L’opposition participe aux discussions
«Il y a les boycotteurs et il y a les opposants. Ces derniers apportent leur pierre à l’édifice constitutionnel. Que demande l’opposition ? La séparation des pouvoirs, l’indépendance des magistrats, les libertés et la démocratie. Tous ces droits seront codifiés ainsi que la place et le rôle de l’opposition. Dans le cadre de la loi.»
Le rôle de l’ANP
«Le rôle de l’ANP est de protéger la nation et de veiller à l’intégrité du territoire national. Elle est intervenue par le passé lorsque les politiques ont failli à leur mission. Elle lutte fermement contre le terrorisme. L’ANP agit pour que le vœu des Algériens de voir leurs responsables politiques prendre leurs responsabilités soit réalisé.» Au terme de la conférence de presse, il est évident qu’Ahmed Ouyahia a réussi son examen devant les journalistes.
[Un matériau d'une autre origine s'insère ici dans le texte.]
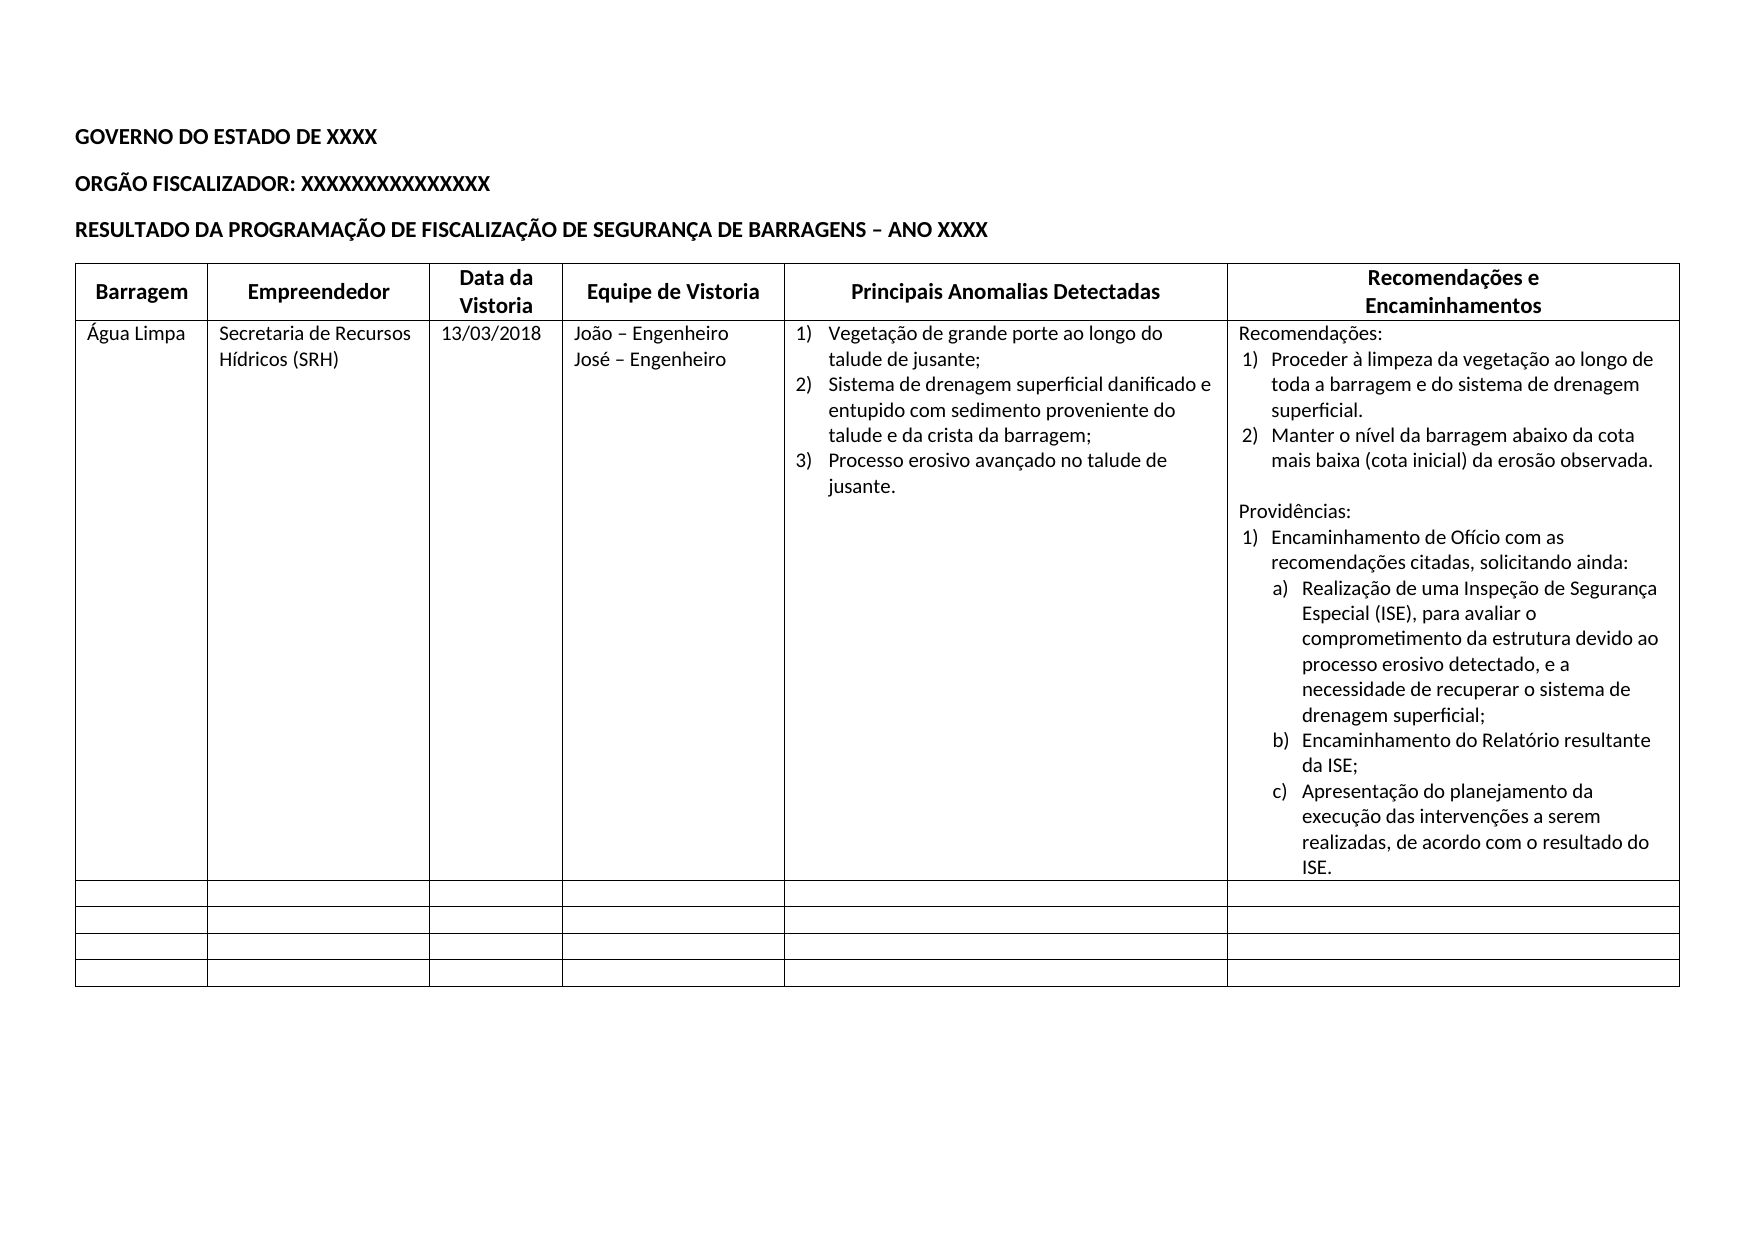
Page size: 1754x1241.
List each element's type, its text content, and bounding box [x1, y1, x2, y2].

table_cell [208, 934, 429, 959]
table_cell [76, 934, 207, 959]
table_cell Recomendações: Proceder à limpeza da vegetação ao longo de toda a barragem e do sistema de drenagem superficial. Manter o nível da barragem abaixo da cota mais baixa (cota inicial) da erosão observada. Providências: Encaminhamento de Ofício com as recomendações citadas, solicitando ainda: Realização de uma Inspeção de Segurança Especial (ISE), para avaliar o comprometimento da estrutura devido ao processo erosivo detectado, e a necessidade de recuperar o sistema de drenagem superficial; Encaminhamento do Relatório resultante da ISE; Apresentação do planejamento da execução das intervenções a serem realizadas, de acordo com o resultado do ISE. [1228, 321, 1679, 880]
table_cell Vegetação de grande porte ao longo do talude de jusante; Sistema de drenagem superficial danificado e entupido com sedimento proveniente do talude e da crista da barragem; Processo erosivo avançado no talude de jusante. [785, 321, 1227, 880]
text ORGÃO FISCALIZADOR: XXXXXXXXXXXXXXX [75, 169, 1679, 197]
table_cell [430, 881, 562, 906]
table_cell [208, 960, 429, 986]
table_cell [208, 881, 429, 906]
table_header Data da Vistoria [430, 264, 562, 319]
table_cell [1228, 907, 1679, 933]
table_cell [785, 907, 1227, 933]
table_cell [785, 960, 1227, 986]
table_cell [430, 907, 562, 933]
table_cell [785, 881, 1227, 906]
table_header Recomendações e Encaminhamentos [1228, 264, 1679, 319]
table_header Equipe de Vistoria [563, 264, 784, 319]
text RESULTADO DA PROGRAMAÇÃO DE FISCALIZAÇÃO DE SEGURANÇA DE BARRAGENS – ANO XXXX [75, 216, 1679, 244]
table_cell 13/03/2018 [430, 321, 562, 880]
table_cell [563, 934, 784, 959]
table_header Barragem [76, 264, 207, 319]
table_cell [1228, 934, 1679, 959]
table_cell Secretaria de Recursos Hídricos (SRH) [208, 321, 429, 880]
table_cell João – Engenheiro José – Engenheiro [563, 321, 784, 880]
table_cell [430, 960, 562, 986]
table_cell [430, 934, 562, 959]
text GOVERNO DO ESTADO DE XXXX [75, 122, 1679, 150]
table_cell [1228, 960, 1679, 986]
table_cell [1228, 881, 1679, 906]
table_cell [76, 881, 207, 906]
table_cell [76, 907, 207, 933]
table_cell [208, 907, 429, 933]
table_cell [563, 881, 784, 906]
table_cell [563, 907, 784, 933]
table_cell [785, 934, 1227, 959]
table_header Empreendedor [208, 264, 429, 319]
table_header Principais Anomalias Detectadas [785, 264, 1227, 319]
table_cell [76, 960, 207, 986]
table_cell Água Limpa [76, 321, 207, 880]
table_cell [563, 960, 784, 986]
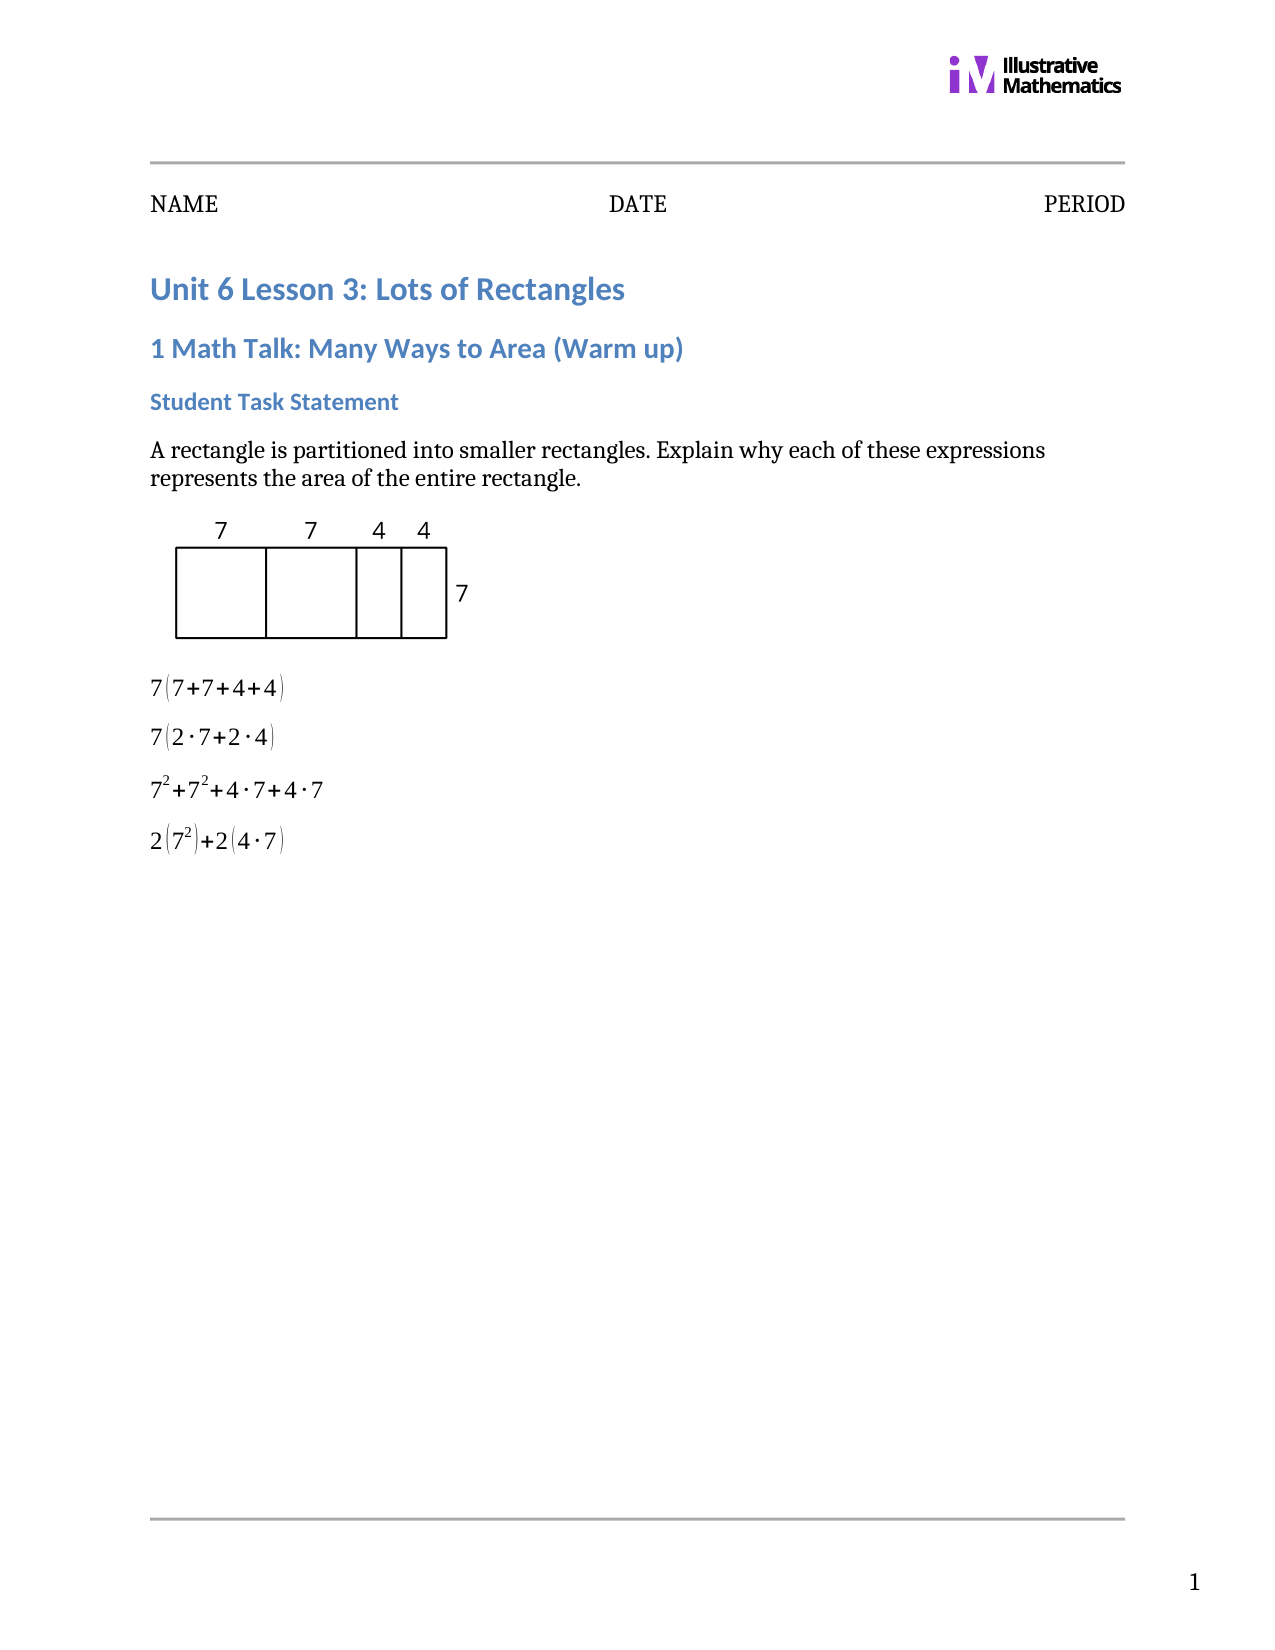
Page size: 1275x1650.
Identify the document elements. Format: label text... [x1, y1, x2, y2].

text A rectangle is partitioned into smaller rectangles. Explain why each of these expressions represents the area of the entire rectangle. [150, 436, 1125, 493]
subtitle Student Task Statement [150, 386, 1125, 417]
subtitle Unit 6 Lesson 3: Lots of Rectangles [150, 268, 1125, 309]
picture [168, 511, 484, 654]
subtitle 1 Math Talk: Many Ways to Area (Warm up) [150, 330, 1125, 366]
picture [949, 55, 1121, 93]
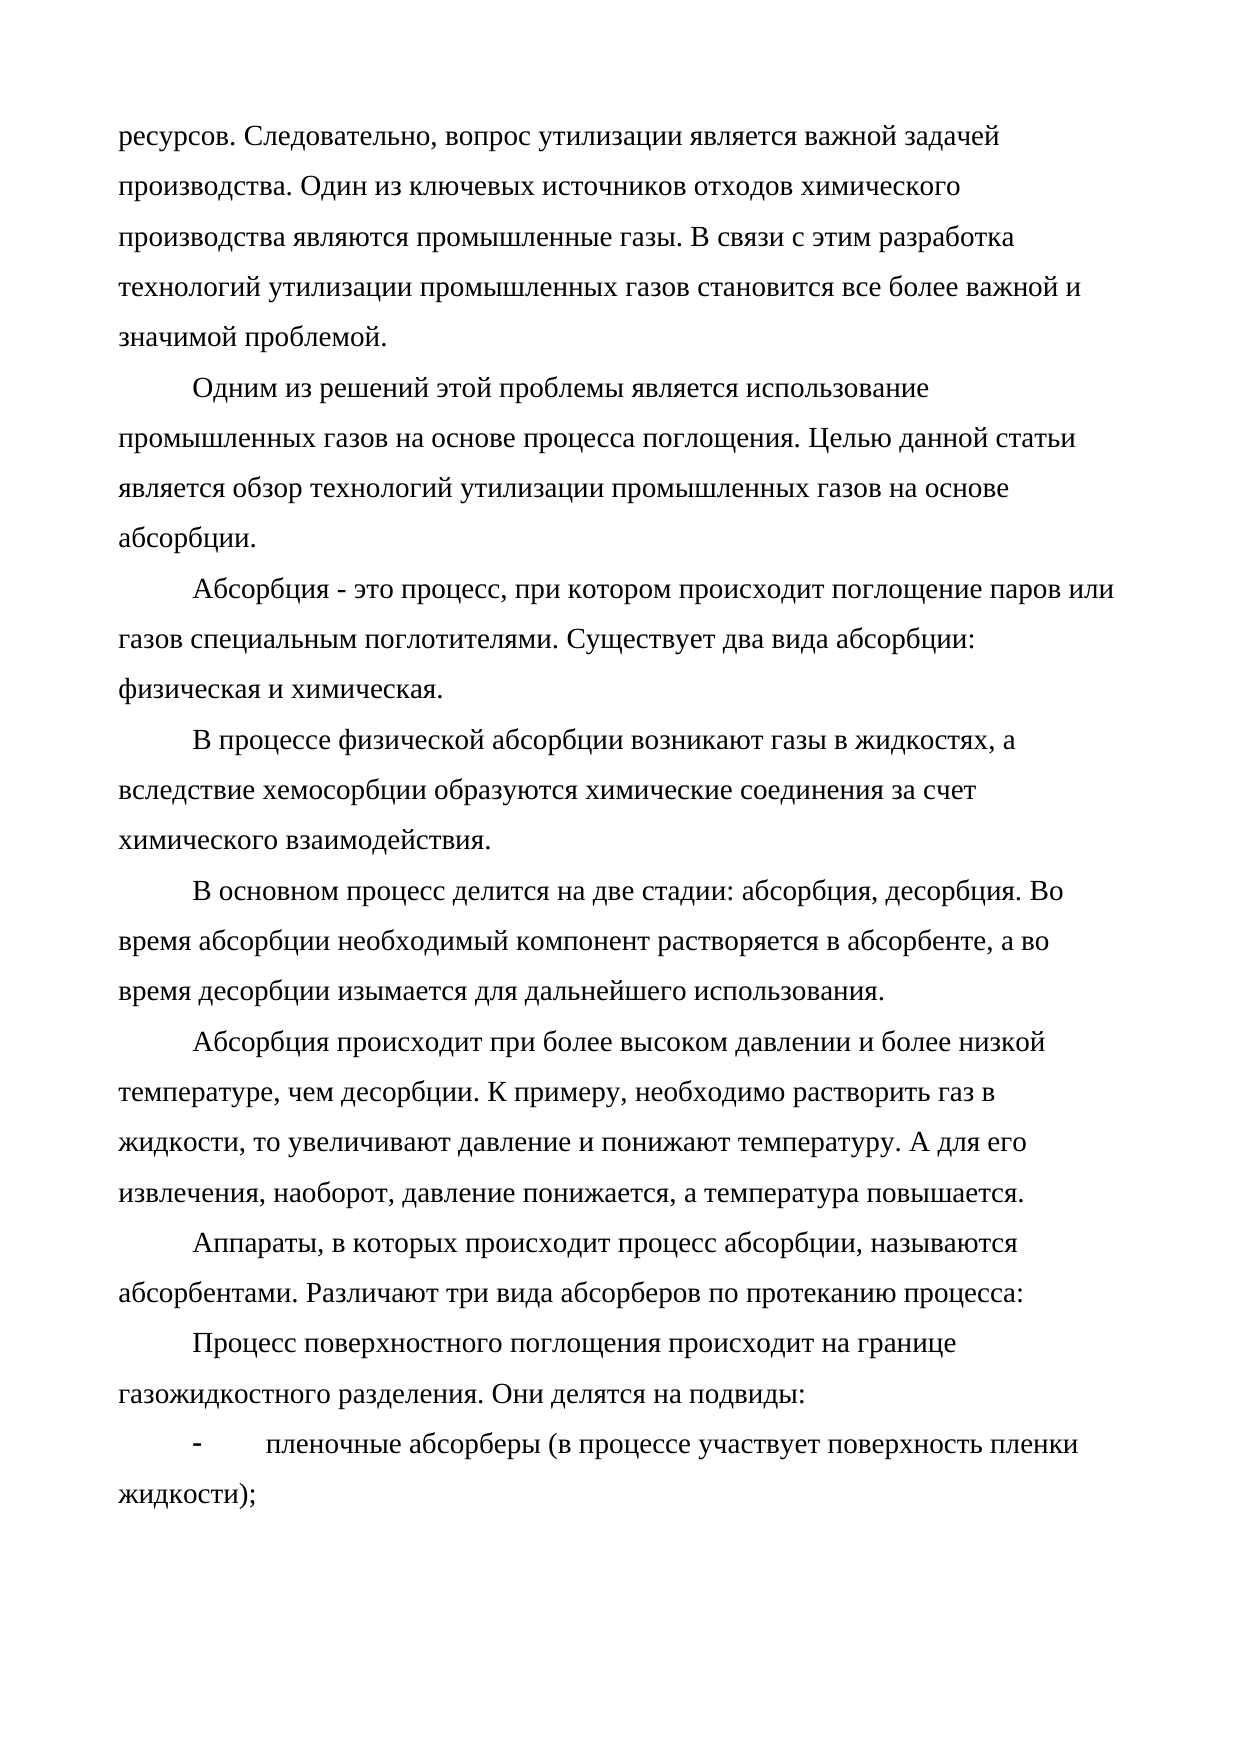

En excellent communicateur, il a passé le message qui lui paraît juste à ce moment de la vie politique algérienne : «La révision de la Constitution est en bonne voie ; tous les segments de la société y participent. L’Algérie sera plus forte et son peuple plus sûr dans une situation politique apaisée. On a aussi compris que la porte restait ouverte à tout homme politique, organisations invités qui le souhaitent dans la limite des invitations lancées.